- _Instructions for the task_: Please write out each entry below exactly as given.

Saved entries
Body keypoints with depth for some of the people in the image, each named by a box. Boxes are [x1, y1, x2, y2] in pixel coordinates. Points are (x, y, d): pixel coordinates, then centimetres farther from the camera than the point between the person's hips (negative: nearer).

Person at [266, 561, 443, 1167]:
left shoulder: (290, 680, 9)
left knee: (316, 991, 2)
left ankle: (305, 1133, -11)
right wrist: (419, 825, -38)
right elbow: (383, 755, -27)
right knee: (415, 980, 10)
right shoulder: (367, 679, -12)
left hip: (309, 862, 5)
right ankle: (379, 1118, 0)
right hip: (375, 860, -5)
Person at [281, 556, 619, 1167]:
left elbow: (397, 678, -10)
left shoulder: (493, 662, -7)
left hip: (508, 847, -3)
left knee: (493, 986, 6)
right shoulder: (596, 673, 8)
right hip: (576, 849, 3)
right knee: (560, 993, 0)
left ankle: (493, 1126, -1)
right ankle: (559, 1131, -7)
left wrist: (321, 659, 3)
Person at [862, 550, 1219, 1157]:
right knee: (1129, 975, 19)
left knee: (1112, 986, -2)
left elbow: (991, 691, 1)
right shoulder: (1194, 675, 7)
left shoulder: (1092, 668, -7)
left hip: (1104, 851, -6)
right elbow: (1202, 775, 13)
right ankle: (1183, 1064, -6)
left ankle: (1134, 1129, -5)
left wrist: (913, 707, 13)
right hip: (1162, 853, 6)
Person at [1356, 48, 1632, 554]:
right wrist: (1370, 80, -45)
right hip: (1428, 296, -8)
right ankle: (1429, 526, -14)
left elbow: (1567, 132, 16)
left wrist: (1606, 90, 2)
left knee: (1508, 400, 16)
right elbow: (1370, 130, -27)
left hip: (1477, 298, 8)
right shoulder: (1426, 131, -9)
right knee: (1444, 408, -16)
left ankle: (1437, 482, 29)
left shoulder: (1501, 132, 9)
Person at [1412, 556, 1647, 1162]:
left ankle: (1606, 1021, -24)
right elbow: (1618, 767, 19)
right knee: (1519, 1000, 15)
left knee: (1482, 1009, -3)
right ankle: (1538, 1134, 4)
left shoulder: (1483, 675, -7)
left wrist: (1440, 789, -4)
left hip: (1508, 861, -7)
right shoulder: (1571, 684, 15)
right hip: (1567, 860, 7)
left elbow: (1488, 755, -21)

- _Response to this task_:
Body keypoints with depth for some of the people in the image, each named by a box. Boxes are [x1, y1, x2, y2] in pixel coordinates. Points are (x, y, d): pixel coordinates, then centimetres farther from the camera than the point between the person's hips (negative: nearer).

Person at [266, 561, 443, 1167]:
left shoulder: (290, 680, 9)
left knee: (316, 991, 2)
left ankle: (305, 1133, -11)
right wrist: (419, 825, -38)
right elbow: (383, 755, -27)
right knee: (415, 980, 10)
right shoulder: (367, 679, -12)
left hip: (309, 862, 5)
right ankle: (379, 1118, 0)
right hip: (375, 860, -5)
Person at [281, 556, 619, 1167]:
left elbow: (397, 678, -10)
left shoulder: (493, 662, -7)
left hip: (508, 847, -3)
left knee: (493, 986, 6)
right shoulder: (596, 673, 8)
right hip: (576, 849, 3)
right knee: (560, 993, 0)
left ankle: (493, 1126, -1)
right ankle: (559, 1131, -7)
left wrist: (321, 659, 3)
Person at [862, 550, 1219, 1157]:
right knee: (1129, 975, 19)
left knee: (1112, 986, -2)
left elbow: (991, 691, 1)
right shoulder: (1194, 675, 7)
left shoulder: (1092, 668, -7)
left hip: (1104, 851, -6)
right elbow: (1202, 775, 13)
right ankle: (1183, 1064, -6)
left ankle: (1134, 1129, -5)
left wrist: (913, 707, 13)
right hip: (1162, 853, 6)
Person at [1356, 48, 1632, 554]:
right wrist: (1370, 80, -45)
right hip: (1428, 296, -8)
right ankle: (1429, 526, -14)
left elbow: (1567, 132, 16)
left wrist: (1606, 90, 2)
left knee: (1508, 400, 16)
right elbow: (1370, 130, -27)
left hip: (1477, 298, 8)
right shoulder: (1426, 131, -9)
right knee: (1444, 408, -16)
left ankle: (1437, 482, 29)
left shoulder: (1501, 132, 9)
Person at [1412, 556, 1647, 1162]:
left ankle: (1606, 1021, -24)
right elbow: (1618, 767, 19)
right knee: (1519, 1000, 15)
left knee: (1482, 1009, -3)
right ankle: (1538, 1134, 4)
left shoulder: (1483, 675, -7)
left wrist: (1440, 789, -4)
left hip: (1508, 861, -7)
right shoulder: (1571, 684, 15)
right hip: (1567, 860, 7)
left elbow: (1488, 755, -21)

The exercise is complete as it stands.